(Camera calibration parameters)
★ ★ ★ ★
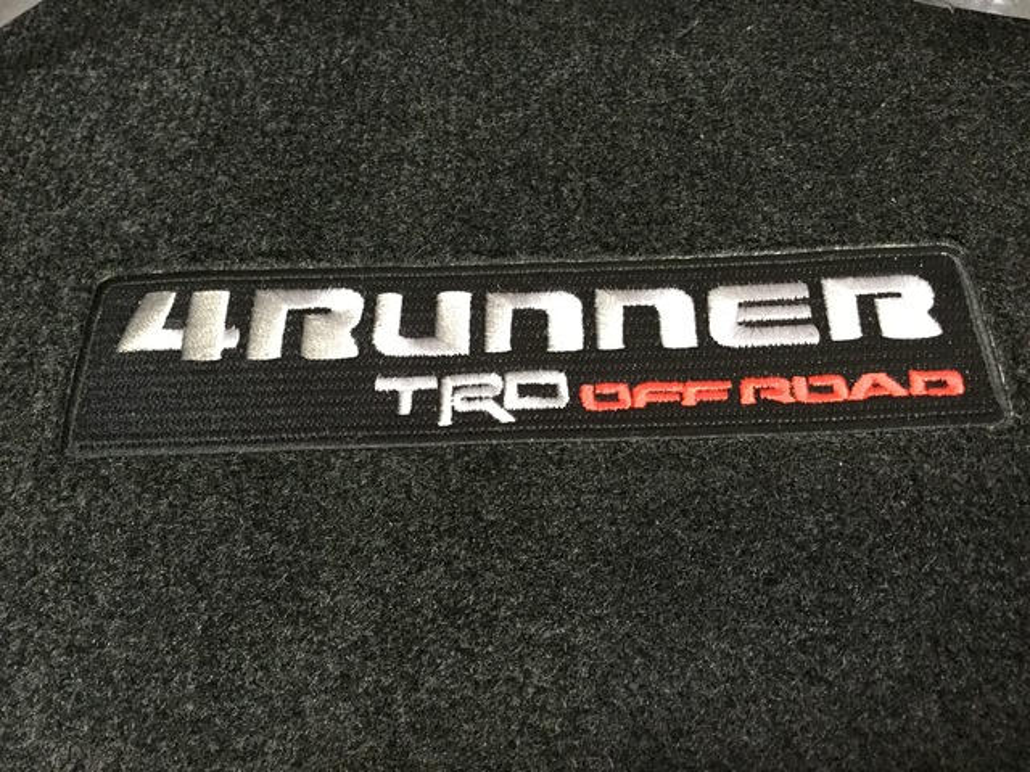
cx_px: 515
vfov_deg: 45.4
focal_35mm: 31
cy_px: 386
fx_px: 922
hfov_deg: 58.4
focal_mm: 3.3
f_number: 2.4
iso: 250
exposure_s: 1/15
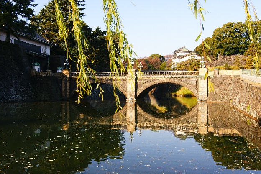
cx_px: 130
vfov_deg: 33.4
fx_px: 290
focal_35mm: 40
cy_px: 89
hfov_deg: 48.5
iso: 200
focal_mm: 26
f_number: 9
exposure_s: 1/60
★ ★ ★ ★
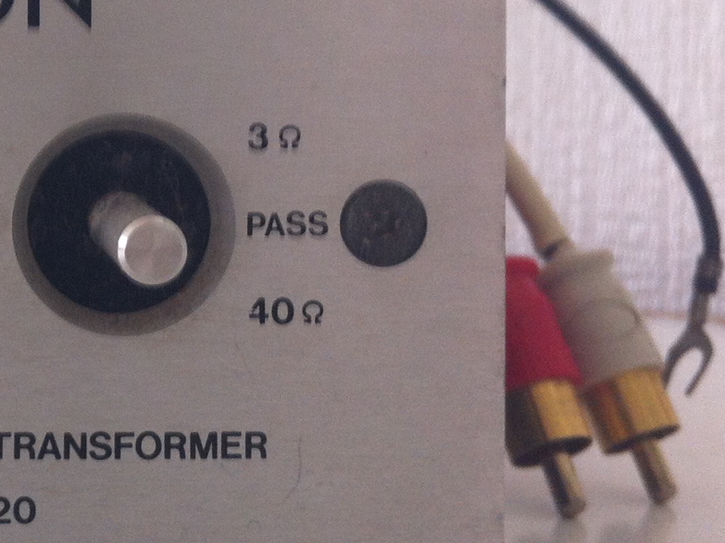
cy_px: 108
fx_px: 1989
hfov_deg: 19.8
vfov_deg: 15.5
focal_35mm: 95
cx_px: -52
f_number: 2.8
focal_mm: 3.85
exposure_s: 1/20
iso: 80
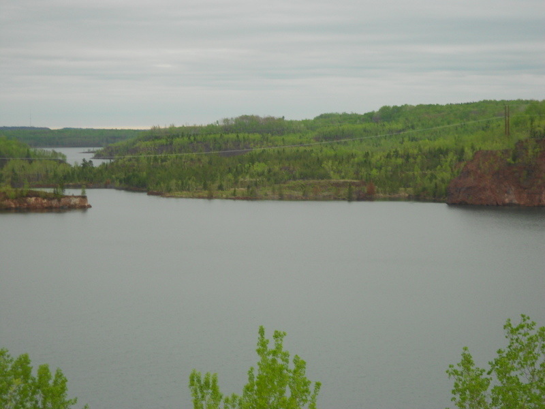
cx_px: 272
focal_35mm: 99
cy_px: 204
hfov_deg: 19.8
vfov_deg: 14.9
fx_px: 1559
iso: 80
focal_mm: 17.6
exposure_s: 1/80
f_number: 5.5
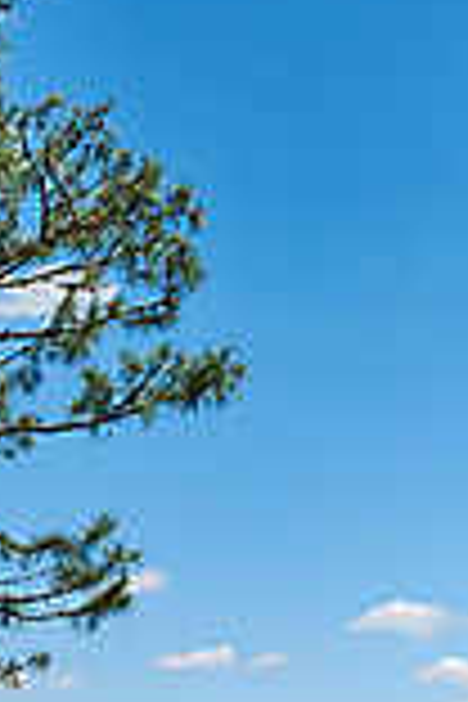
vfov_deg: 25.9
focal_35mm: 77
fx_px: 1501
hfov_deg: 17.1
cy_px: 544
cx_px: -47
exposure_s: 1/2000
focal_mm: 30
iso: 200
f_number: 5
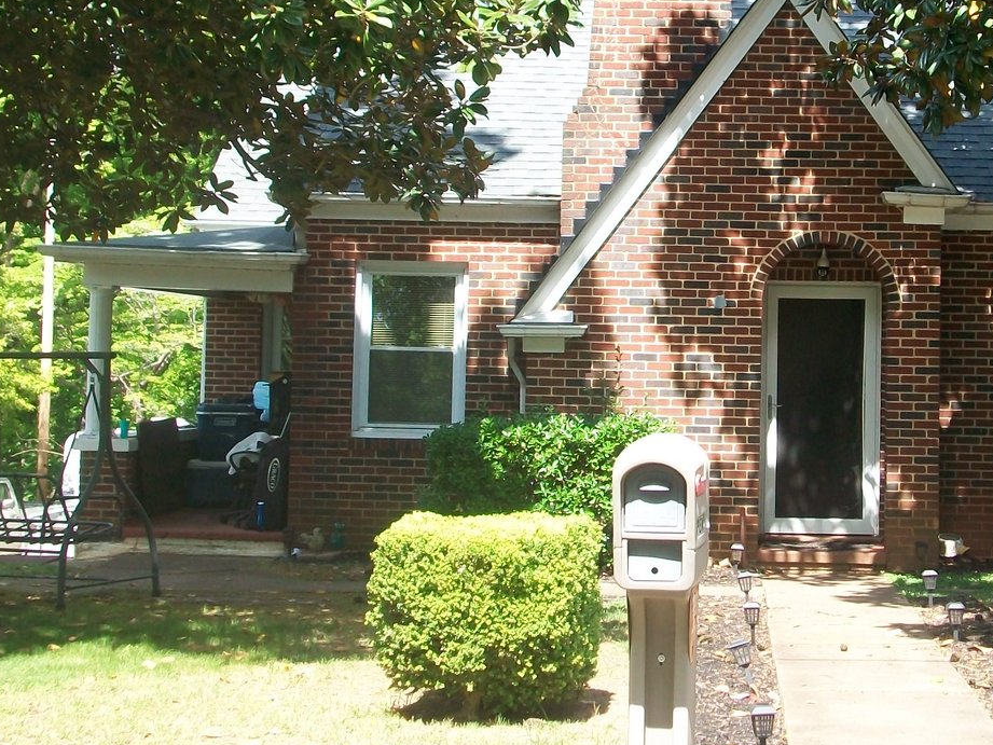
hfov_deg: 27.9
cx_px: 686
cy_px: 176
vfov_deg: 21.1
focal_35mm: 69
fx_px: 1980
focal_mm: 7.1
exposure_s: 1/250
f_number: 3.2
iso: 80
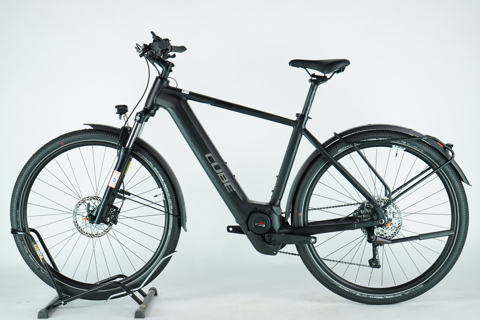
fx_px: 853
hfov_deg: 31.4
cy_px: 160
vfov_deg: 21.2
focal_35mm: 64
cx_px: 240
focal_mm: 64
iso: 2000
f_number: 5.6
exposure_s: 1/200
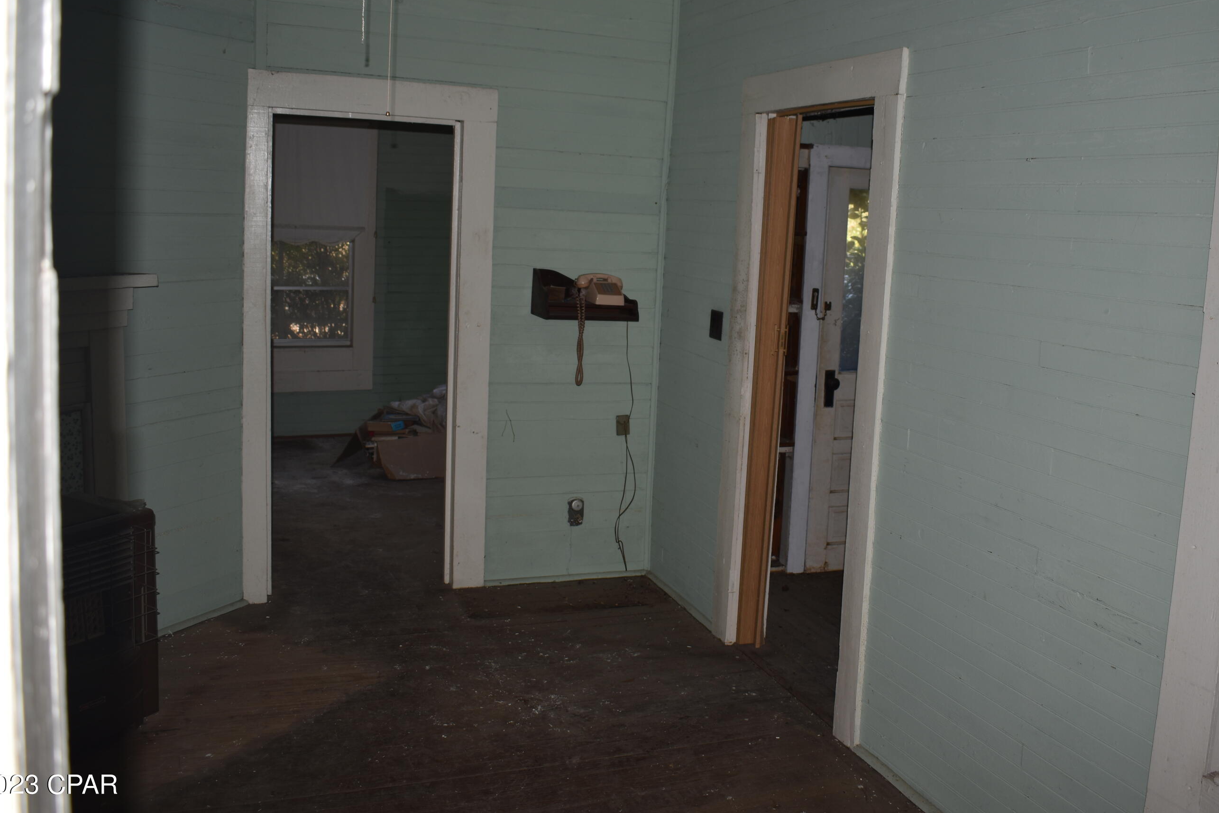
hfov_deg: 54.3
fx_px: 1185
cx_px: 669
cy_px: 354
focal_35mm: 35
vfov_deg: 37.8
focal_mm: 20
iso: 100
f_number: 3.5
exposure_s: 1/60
★ ★ ★ ★
Required work ▸
In the records above, find the line with "fx_px: 1989". Print exactly from there through the line with "focal_mm: 64", minus the pictures.

Task output ▸
fx_px: 1989
hfov_deg: 19.8
vfov_deg: 15.5
focal_35mm: 95
cx_px: -52
f_number: 2.8
focal_mm: 3.85
exposure_s: 1/20
iso: 80
cx_px: 272
focal_35mm: 99
cy_px: 204
hfov_deg: 19.8
vfov_deg: 14.9
fx_px: 1559
iso: 80
focal_mm: 17.6
exposure_s: 1/80
f_number: 5.5
vfov_deg: 25.9
focal_35mm: 77
fx_px: 1501
hfov_deg: 17.1
cy_px: 544
cx_px: -47
exposure_s: 1/2000
focal_mm: 30
iso: 200
f_number: 5
hfov_deg: 27.9
cx_px: 686
cy_px: 176
vfov_deg: 21.1
focal_35mm: 69
fx_px: 1980
focal_mm: 7.1
exposure_s: 1/250
f_number: 3.2
iso: 80
fx_px: 853
hfov_deg: 31.4
cy_px: 160
vfov_deg: 21.2
focal_35mm: 64
cx_px: 240
focal_mm: 64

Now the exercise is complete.